Note: Certain procedures, which are only applicable to Standard Clusters, such as verifying IP tables or testing connections from the GKE node, will not function with GKE Autopilot Clusters.

Step 4: Identify problems unique to a node

If a certain node’s connectivity is lost:

  • Compare the setups: Make sure the working nodes match.
  • Verify the use of resources: Check for problems with the CPU, RAM, or cache table.
  • Gather the sosreport from a faulty node. This might facilitate RCA generation.
  • If the problem was limited to GKE nodes, you may apply the logging filter that is described below. To find any prevalent errors, narrow the search down to a certain timestamp. Troubleshooting can be aided by the presence of logs such as connection timeout, OOM kill (oom_watcher), Kubelet is unhealthy, NetworkPluginNotReady, and so on. You can look up additional comparable queries by using GKE Node-level queries.

Step 5: Take care of correspondence with outside parties

Make sure  Cloud NAT is turned on for both pod and node CIDRs if you’re having issues with external connectivity with a private GKE cluster.

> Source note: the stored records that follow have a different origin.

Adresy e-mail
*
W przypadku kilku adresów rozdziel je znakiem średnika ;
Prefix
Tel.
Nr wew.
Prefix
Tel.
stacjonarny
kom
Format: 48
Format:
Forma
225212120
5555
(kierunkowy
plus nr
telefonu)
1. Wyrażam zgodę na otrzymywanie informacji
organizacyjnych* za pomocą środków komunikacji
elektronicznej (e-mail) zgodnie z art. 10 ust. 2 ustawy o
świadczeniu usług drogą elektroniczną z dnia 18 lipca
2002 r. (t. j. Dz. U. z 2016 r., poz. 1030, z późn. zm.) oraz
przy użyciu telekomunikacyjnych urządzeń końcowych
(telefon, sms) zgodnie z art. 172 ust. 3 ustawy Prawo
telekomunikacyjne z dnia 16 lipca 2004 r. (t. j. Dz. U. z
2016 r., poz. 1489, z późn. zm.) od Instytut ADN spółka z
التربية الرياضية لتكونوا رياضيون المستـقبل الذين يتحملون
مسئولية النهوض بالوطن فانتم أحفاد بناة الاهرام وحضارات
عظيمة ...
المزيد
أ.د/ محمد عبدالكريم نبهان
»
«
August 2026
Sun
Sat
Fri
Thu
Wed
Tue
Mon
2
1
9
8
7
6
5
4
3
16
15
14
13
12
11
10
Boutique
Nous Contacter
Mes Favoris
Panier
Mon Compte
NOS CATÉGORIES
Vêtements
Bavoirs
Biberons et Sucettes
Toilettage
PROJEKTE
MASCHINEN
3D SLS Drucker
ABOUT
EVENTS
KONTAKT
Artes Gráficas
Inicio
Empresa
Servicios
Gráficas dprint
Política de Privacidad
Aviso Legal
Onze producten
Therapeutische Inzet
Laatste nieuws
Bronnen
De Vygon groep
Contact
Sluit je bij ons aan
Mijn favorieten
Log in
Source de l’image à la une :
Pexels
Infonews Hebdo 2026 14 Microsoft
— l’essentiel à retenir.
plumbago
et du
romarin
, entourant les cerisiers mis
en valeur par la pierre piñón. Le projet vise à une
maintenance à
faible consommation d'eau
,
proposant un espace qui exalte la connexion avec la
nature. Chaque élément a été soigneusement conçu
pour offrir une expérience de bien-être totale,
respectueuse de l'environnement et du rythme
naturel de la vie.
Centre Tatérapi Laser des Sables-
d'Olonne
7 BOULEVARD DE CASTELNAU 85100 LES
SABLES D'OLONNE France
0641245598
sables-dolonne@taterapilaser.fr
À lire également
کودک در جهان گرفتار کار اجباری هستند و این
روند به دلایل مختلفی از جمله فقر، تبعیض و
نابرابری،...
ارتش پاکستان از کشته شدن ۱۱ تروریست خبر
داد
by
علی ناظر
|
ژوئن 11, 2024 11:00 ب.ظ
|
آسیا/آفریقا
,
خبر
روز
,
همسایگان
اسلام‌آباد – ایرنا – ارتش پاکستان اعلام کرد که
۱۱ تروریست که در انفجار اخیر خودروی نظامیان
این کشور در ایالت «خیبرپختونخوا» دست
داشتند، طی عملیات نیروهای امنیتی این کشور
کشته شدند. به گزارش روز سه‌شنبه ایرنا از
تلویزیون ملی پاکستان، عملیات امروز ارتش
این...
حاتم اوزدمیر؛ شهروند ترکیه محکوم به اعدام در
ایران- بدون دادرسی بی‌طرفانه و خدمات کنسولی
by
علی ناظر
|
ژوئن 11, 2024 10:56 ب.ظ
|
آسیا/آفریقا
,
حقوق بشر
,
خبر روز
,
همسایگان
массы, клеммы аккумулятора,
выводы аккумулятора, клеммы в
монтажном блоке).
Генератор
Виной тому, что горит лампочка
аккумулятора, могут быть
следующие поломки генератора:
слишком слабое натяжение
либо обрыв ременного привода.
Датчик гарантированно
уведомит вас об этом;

Step 6: Resolve connectivity problems with the control plane

  • Depending on the type of GKE cluster (Private, Public, or PSC based cluster), connectivity from nodes to the GKE cluster control plane (GKE master endpoint) varies.
  • When it comes to troubleshooting common connectivity issues, including executing connectivity tests to the GKE cluster private or public control plane endpoint, most of the processes for confirming control plane connectivity are identical to those described above.
  • Apart from the aforementioned, confirm that the source is permitted in the control plane authorised networks and that, in the event that the source is located outside of the GKE cluster’s region, global access to the control plane of the cluster is enabled.
  • Make that the cluster is formed with –enable-private-endpoint if routing traffic from outside GKE has to reach the control plane on its private endpoint alone. This attribute shows that the control plane API endpoint’s private IP address is used to govern the cluster. Please be aware that regardless of the public endpoint option, pods or nodes within the same cluster will always attempt to connect to the GKE master via its private endpoint only.
  • Pods of cluster B will always attempt to connect to the public endpoint of cluster A when accessing the control plane of a GKE cluster A with its public endpoint enabled from another private GKE cluster B (such as  Cloud Composer). Therefore, they must ensure that the private cluster B has  Cloud NAT enabled for outside access and that Cloud NAT IP ranges are whitelisted in control plane authorised networks on cluster A.

In summary

The preceding procedures cover typical connectivity problems and offer a basic framework for troubleshooting. In case the issue is intricate or sporadic, a more thorough examination is necessary. For a thorough root cause study, this entails gathering packet captures on the impacted node (applicable only to standard cluster) or pod (applicable to both autopilot and standard cluster) at the moment of the problem. Kindly contact  Cloud Support if you need any additional help with these problems.